» What to produce: Please identify each line in the material below that contains the string "Ultimate" and copy those lines out.
Excerpted data: Begin
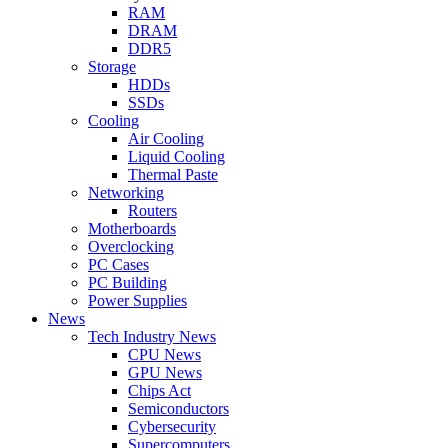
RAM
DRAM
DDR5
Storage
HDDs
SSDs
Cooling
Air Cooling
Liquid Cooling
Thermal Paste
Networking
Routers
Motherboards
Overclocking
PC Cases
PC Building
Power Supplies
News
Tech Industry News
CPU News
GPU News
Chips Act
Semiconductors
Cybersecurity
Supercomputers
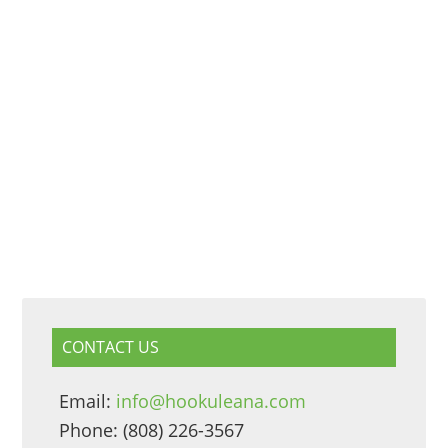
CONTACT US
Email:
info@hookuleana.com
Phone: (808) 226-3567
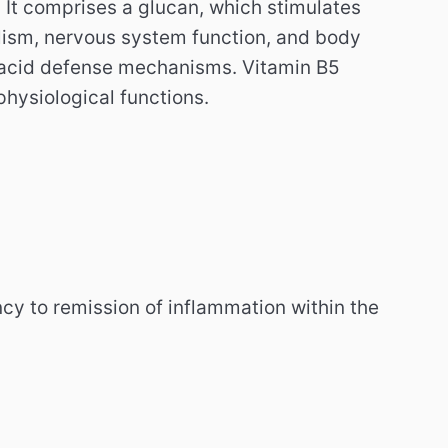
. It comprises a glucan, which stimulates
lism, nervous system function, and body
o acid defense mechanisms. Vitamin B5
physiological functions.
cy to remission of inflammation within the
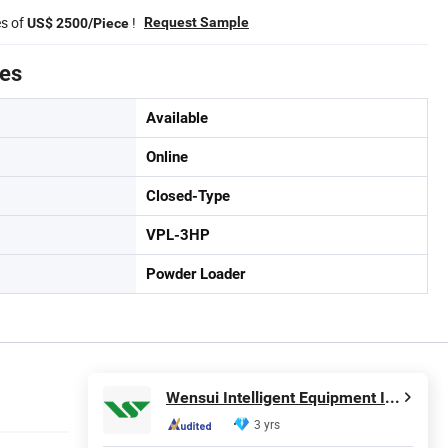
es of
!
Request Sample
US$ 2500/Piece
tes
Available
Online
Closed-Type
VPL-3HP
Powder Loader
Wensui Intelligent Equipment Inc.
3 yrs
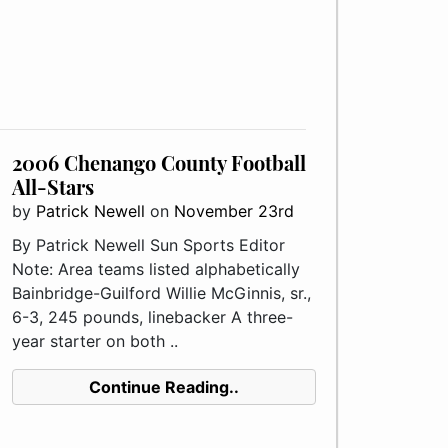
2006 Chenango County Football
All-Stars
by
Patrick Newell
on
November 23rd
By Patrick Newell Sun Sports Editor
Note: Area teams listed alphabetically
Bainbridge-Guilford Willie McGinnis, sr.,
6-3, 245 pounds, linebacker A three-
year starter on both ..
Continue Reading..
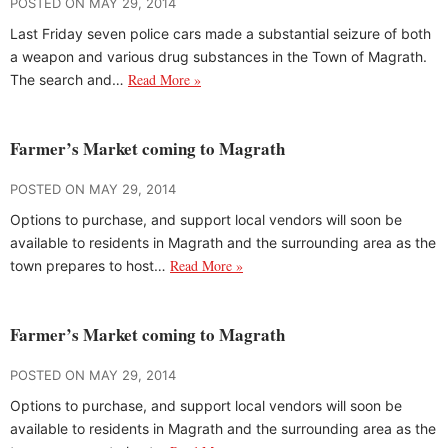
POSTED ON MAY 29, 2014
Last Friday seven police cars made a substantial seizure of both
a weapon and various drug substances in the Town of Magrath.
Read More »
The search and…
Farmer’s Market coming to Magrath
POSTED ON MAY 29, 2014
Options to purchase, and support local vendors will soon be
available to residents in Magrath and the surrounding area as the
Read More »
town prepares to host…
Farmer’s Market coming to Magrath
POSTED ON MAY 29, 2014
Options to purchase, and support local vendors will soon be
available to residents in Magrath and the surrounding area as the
Excerpted data: End
Excerpted data: Begin
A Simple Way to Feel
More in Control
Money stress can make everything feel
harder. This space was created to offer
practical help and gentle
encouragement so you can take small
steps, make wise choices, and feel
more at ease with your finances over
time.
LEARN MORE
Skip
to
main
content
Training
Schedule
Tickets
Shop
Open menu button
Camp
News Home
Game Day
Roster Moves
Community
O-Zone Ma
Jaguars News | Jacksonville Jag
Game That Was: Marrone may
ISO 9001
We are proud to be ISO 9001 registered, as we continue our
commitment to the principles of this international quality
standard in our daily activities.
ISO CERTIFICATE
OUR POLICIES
Excerpted data: End
Excerpted data: Begin
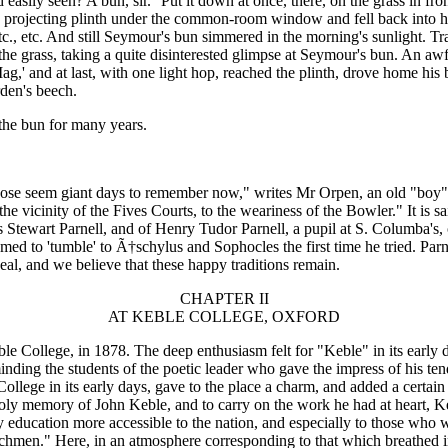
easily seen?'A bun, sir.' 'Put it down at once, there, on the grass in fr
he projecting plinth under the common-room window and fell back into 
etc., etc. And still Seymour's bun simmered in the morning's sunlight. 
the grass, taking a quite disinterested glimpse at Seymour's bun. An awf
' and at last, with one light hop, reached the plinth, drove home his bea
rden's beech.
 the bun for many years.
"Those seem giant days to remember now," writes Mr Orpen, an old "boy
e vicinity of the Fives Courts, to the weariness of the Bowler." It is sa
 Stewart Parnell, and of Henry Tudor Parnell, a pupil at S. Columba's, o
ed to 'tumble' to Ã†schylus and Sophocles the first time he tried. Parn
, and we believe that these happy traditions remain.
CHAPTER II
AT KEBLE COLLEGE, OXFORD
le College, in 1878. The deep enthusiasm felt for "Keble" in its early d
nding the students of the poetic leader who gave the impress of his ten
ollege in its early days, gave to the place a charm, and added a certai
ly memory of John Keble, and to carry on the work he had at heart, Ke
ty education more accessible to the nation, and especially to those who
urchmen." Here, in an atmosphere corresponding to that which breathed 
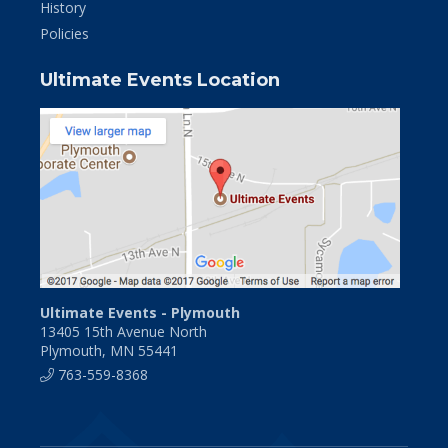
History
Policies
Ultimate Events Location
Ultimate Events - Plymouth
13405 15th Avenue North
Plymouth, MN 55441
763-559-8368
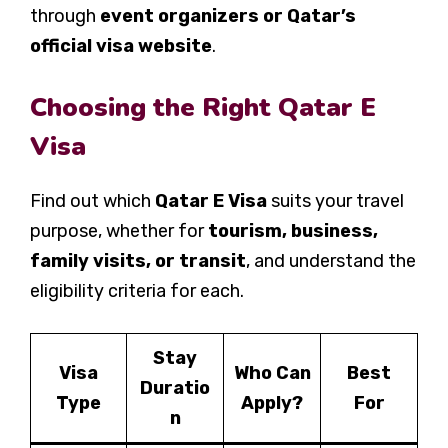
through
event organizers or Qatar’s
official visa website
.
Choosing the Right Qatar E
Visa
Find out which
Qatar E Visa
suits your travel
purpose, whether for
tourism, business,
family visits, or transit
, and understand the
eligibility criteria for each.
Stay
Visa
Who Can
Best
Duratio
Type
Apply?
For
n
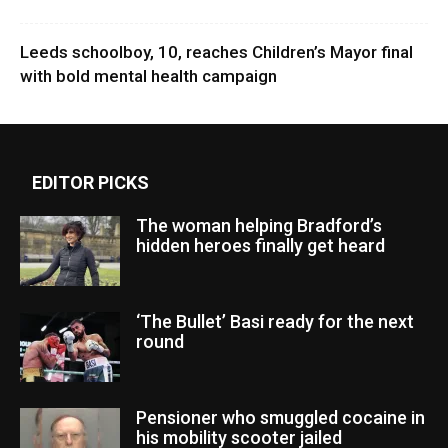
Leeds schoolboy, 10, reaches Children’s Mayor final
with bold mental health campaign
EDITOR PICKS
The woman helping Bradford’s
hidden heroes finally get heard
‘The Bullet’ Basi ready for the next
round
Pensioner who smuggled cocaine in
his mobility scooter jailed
Excerpted data: End
» Your response:
Ultimate Events Location
Ultimate Events - Plymouth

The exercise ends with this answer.